The French State commissioned a sculptural transcription of the Fleurs du Mal by Baudelaire, his most important work in terms of size that was not smelted during his lifetime. In 1882, he created Le Penseur. In 1884, his tumultuous and passionate affair with the talented Camille Claudel inspired him L'Eternel Printemps.
Rodin's work created a break in the academic sculpture of this time, partly because he focused on creating emotion in each part of his subjects. The hand as well as face reflect the sculptor's sensitivity and Rodin developed new techniques : assemblages, demultiplication and fragmentation.
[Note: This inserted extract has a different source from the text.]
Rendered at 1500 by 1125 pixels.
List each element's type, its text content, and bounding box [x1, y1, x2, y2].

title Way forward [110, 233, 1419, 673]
The way he sculpted movement liberated itself from constraints and gave to his works a complete feel of freedom. He subtly played on imbalances to release his subjects from the original block while constantly returning to the raw material.
In 1889, he founded the Société Nationale des Beaux-Arts and produced the bust of Victor Hugo for the Panthéon. He exhibited with Claude Monet at Georges Petit gallery. In 1894, he stayed with him in Giverny, where he met Paul Cézanne.
In 1916, he made three donations to the French State, preparing his succession. The Senate quickly voted the creation of the Rodin Museum.